= The data =

────────────────

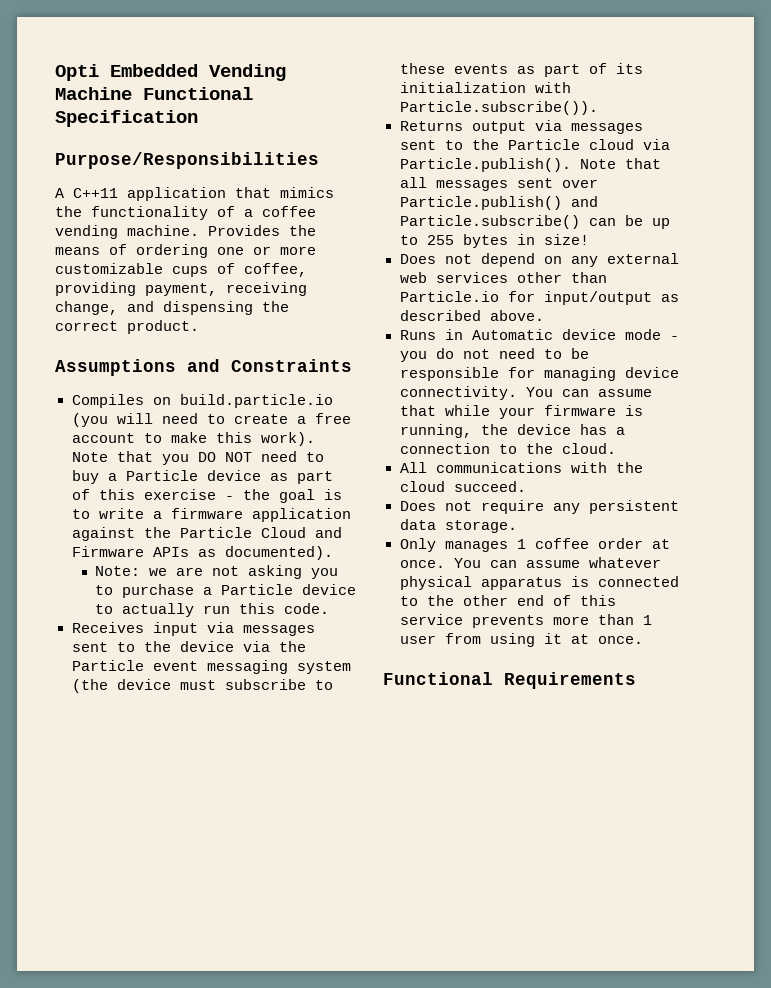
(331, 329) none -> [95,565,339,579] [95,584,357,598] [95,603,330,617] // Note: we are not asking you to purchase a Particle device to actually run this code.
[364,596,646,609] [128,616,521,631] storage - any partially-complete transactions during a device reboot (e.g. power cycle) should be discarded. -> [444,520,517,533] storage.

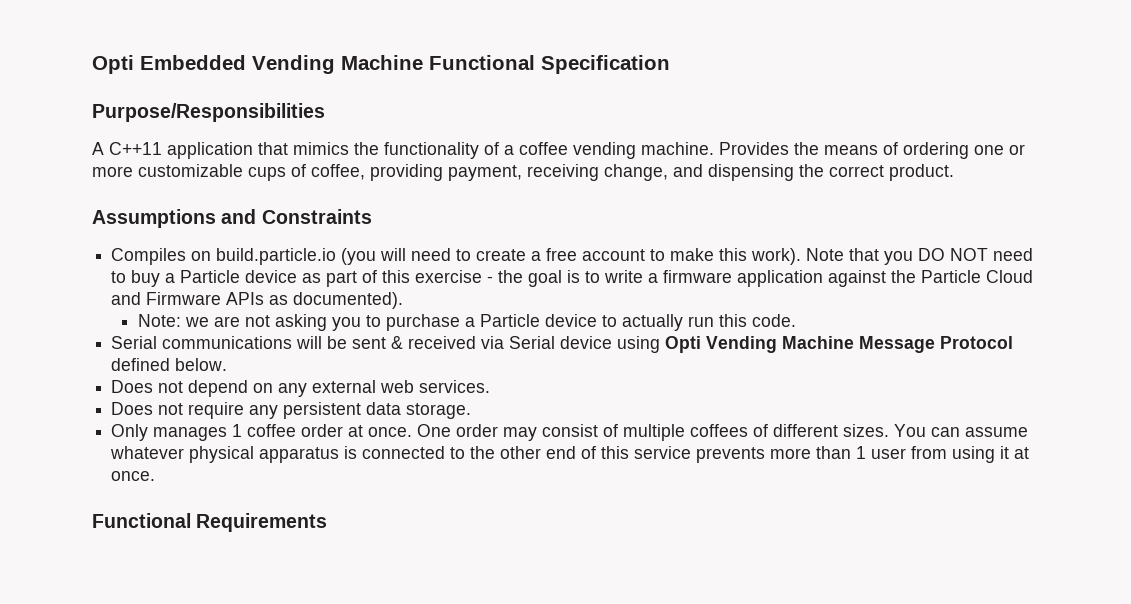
[71,622,315,636] [71,641,306,652] [71,660,351,674] [71,679,333,693] [399,63,643,77] [399,82,571,93] [399,101,598,115] [399,120,643,134] [399,139,670,150] [399,158,661,172] [399,177,598,191] [399,196,598,210] [399,215,670,229] [399,234,589,248] Receives input via messages sent to the device via the Particle event messaging system (the device must subscribe to these events as part of its initialization with Particle.subscribe()). // Returns output via messages sent to the Particle cloud via Particle.publish(). Note that all messages sent over Particle.publish() and Particle.subscribe() can be up to 255 bytes in size! -> [111,336,1014,353] [111,358,228,371] Serial communications will be sent & received via Serial device using Opti Vending Machine Message Protocol defined below.
[435,272,607,283] [399,291,679,305] [399,310,544,321] [399,329,679,340] [399,348,589,362] [399,367,679,381] [399,386,652,400] [399,405,643,419] [399,424,625,438] [399,443,616,454] [399,462,643,473] [399,481,526,492] services other than Particle.io for input/output as described above. // Runs in Automatic device mode - you do not need to be responsible for managing device connectivity. You can assume that while your firmware is running, the device has a connection to the cloud. // All communications with the cloud succeed. -> [419,380,491,393] services.
(445, 564) none -> [417,424,890,441] One order may consist of multiple coffees of different sizes.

────────────────

= Your goal =
All entries should be reproduced exactly; no picture belongs in the result.

= Solution for this problem =
(331, 329) none -> [95,565,339,579] [95,584,357,598] [95,603,330,617] // Note: we are not asking you to purchase a Particle device to actually run this code.
[364,596,646,609] [128,616,521,631] storage - any partially-complete transactions during a device reboot (e.g. power cycle) should be discarded. -> [444,520,517,533] storage.

[71,622,315,636] [71,641,306,652] [71,660,351,674] [71,679,333,693] [399,63,643,77] [399,82,571,93] [399,101,598,115] [399,120,643,134] [399,139,670,150] [399,158,661,172] [399,177,598,191] [399,196,598,210] [399,215,670,229] [399,234,589,248] Receives input via messages sent to the device via the Particle event messaging system (the device must subscribe to these events as part of its initialization with Particle.subscribe()). // Returns output via messages sent to the Particle cloud via Particle.publish(). Note that all messages sent over Particle.publish() and Particle.subscribe() can be up to 255 bytes in size! -> [111,336,1014,353] [111,358,228,371] Serial communications will be sent & received via Serial device using Opti Vending Machine Message Protocol defined below.
[435,272,607,283] [399,291,679,305] [399,310,544,321] [399,329,679,340] [399,348,589,362] [399,367,679,381] [399,386,652,400] [399,405,643,419] [399,424,625,438] [399,443,616,454] [399,462,643,473] [399,481,526,492] services other than Particle.io for input/output as described above. // Runs in Automatic device mode - you do not need to be responsible for managing device connectivity. You can assume that while your firmware is running, the device has a connection to the cloud. // All communications with the cloud succeed. -> [419,380,491,393] services.
(445, 564) none -> [417,424,890,441] One order may consist of multiple coffees of different sizes.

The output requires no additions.